Extracted records
*** Begin section ***
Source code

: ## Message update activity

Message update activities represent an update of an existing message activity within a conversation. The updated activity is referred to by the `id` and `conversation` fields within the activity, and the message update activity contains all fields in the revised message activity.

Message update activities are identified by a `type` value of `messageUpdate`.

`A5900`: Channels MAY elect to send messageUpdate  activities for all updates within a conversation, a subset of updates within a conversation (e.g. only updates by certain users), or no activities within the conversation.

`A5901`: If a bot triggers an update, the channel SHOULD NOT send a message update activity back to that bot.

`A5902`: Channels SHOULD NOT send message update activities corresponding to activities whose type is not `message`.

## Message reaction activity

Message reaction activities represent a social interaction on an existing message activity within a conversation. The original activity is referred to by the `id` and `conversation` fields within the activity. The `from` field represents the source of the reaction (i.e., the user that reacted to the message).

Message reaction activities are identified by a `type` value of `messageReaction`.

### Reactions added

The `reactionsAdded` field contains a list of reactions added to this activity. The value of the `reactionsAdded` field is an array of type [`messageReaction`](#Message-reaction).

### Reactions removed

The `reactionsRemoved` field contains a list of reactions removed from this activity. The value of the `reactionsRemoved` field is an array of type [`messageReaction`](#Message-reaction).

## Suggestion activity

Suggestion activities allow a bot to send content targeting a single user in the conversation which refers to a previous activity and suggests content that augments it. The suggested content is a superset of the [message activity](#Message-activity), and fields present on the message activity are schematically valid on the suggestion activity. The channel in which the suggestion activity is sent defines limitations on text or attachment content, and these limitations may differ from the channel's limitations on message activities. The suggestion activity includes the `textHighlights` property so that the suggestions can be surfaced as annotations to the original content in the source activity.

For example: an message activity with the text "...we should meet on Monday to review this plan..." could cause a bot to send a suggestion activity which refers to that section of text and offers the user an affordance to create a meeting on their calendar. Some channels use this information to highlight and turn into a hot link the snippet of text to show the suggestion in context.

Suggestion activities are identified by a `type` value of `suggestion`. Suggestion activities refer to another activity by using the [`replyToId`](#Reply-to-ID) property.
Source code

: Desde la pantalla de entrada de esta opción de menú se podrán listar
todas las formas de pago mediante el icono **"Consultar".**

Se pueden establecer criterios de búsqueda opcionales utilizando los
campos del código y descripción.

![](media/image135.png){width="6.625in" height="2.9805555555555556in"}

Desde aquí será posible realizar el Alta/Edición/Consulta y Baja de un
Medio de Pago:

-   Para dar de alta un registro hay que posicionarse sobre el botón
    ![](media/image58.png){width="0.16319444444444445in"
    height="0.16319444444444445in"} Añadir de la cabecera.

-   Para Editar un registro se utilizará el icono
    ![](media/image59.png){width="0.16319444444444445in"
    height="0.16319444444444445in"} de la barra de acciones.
*** End section ***
_Instructions to follow_
Each entry above is to be repeated exactly as it appears.

_Response for this exercise_
Source code

: ## Message update activity

Message update activities represent an update of an existing message activity within a conversation. The updated activity is referred to by the `id` and `conversation` fields within the activity, and the message update activity contains all fields in the revised message activity.

Message update activities are identified by a `type` value of `messageUpdate`.

`A5900`: Channels MAY elect to send messageUpdate  activities for all updates within a conversation, a subset of updates within a conversation (e.g. only updates by certain users), or no activities within the conversation.

`A5901`: If a bot triggers an update, the channel SHOULD NOT send a message update activity back to that bot.

`A5902`: Channels SHOULD NOT send message update activities corresponding to activities whose type is not `message`.

## Message reaction activity

Message reaction activities represent a social interaction on an existing message activity within a conversation. The original activity is referred to by the `id` and `conversation` fields within the activity. The `from` field represents the source of the reaction (i.e., the user that reacted to the message).

Message reaction activities are identified by a `type` value of `messageReaction`.

### Reactions added

The `reactionsAdded` field contains a list of reactions added to this activity. The value of the `reactionsAdded` field is an array of type [`messageReaction`](#Message-reaction).

### Reactions removed

The `reactionsRemoved` field contains a list of reactions removed from this activity. The value of the `reactionsRemoved` field is an array of type [`messageReaction`](#Message-reaction).

## Suggestion activity

Suggestion activities allow a bot to send content targeting a single user in the conversation which refers to a previous activity and suggests content that augments it. The suggested content is a superset of the [message activity](#Message-activity), and fields present on the message activity are schematically valid on the suggestion activity. The channel in which the suggestion activity is sent defines limitations on text or attachment content, and these limitations may differ from the channel's limitations on message activities. The suggestion activity includes the `textHighlights` property so that the suggestions can be surfaced as annotations to the original content in the source activity.

For example: an message activity with the text "...we should meet on Monday to review this plan..." could cause a bot to send a suggestion activity which refers to that section of text and offers the user an affordance to create a meeting on their calendar. Some channels use this information to highlight and turn into a hot link the snippet of text to show the suggestion in context.

Suggestion activities are identified by a `type` value of `suggestion`. Suggestion activities refer to another activity by using the [`replyToId`](#Reply-to-ID) property.
Source code

: Desde la pantalla de entrada de esta opción de menú se podrán listar
todas las formas de pago mediante el icono **"Consultar".**

Se pueden establecer criterios de búsqueda opcionales utilizando los
campos del código y descripción.

![](media/image135.png){width="6.625in" height="2.9805555555555556in"}

Desde aquí será posible realizar el Alta/Edición/Consulta y Baja de un
Medio de Pago:

-   Para dar de alta un registro hay que posicionarse sobre el botón
    ![](media/image58.png){width="0.16319444444444445in"
    height="0.16319444444444445in"} Añadir de la cabecera.

-   Para Editar un registro se utilizará el icono
    ![](media/image59.png){width="0.16319444444444445in"
    height="0.16319444444444445in"} de la barra de acciones.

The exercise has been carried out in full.